それから間もなく、義一と義次の不正が明らかになり、政義も辞職した。

身内のいざこざが原因、いうこともあり警察への被害届は出さなかった。

赤池由利亜も無事、ふるさとで療養を開始し、両親の元で、精神面も安定に向かっているようだ。

入院から一週間後、美咲は無事に点滴が外され、張り止めの内服薬に切り換えて、自宅退院することができた。

だが、まだ24週と4日。

主治医の診断書をもらい、休職扱いになった美咲は、蓮の実家に厄介になることになった。

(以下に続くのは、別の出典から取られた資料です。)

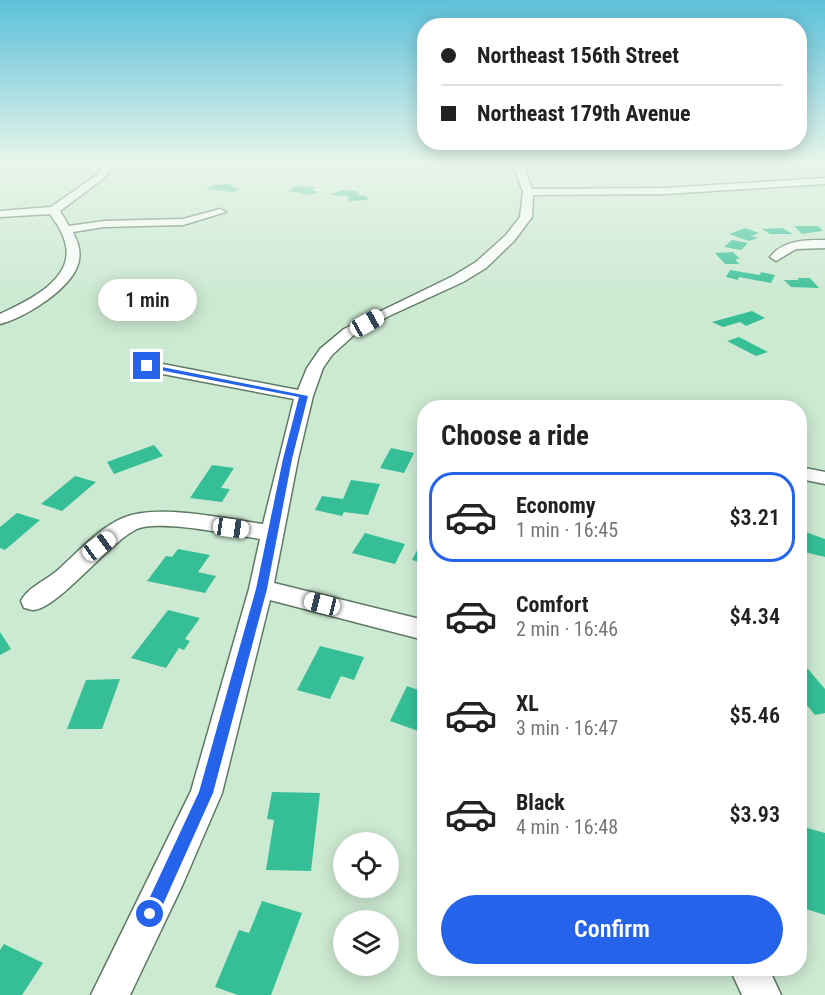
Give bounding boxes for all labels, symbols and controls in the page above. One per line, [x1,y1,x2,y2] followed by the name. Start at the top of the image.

部屋がたくさんあり、お手伝いさんも常駐しており、何よりも蓮が一緒に寝泊まりできるというのが第一の理由で、美咲の実家ではなく、城之内宅が療養先に選ばれた。

「美咲、遠慮なく恵子に何でもお願いするのよ?」

「そうよ、美咲ちゃん。智恵子には昔、蓮をあずけていた恩もあるから、今こそ恩返しの時ね」

と、従姉妹で親友同士の母親達は、その事になんの不服もないようだ。

「お世話になります。恵子おばさ・・・お義母さん」

「まあ、恵子おばさんでもお義母さんでも好きに呼んでいいのよ。ストレスは敵だからね。遠慮しないで」

出産後も、そのままサポートしようと、城之内家には、既に出産後のグッズや衣類が集められている。

何せ、城之内家にとっても、八雲家にとっても初孫だ。

喜久蔵には知らせていないが、喜久蔵の待望の玄孫でもある。

かなりのプレッシャーを感じるものの゛みんなに待ち焦がれてもらえるべべは幸せだな゛と美咲は感じていた。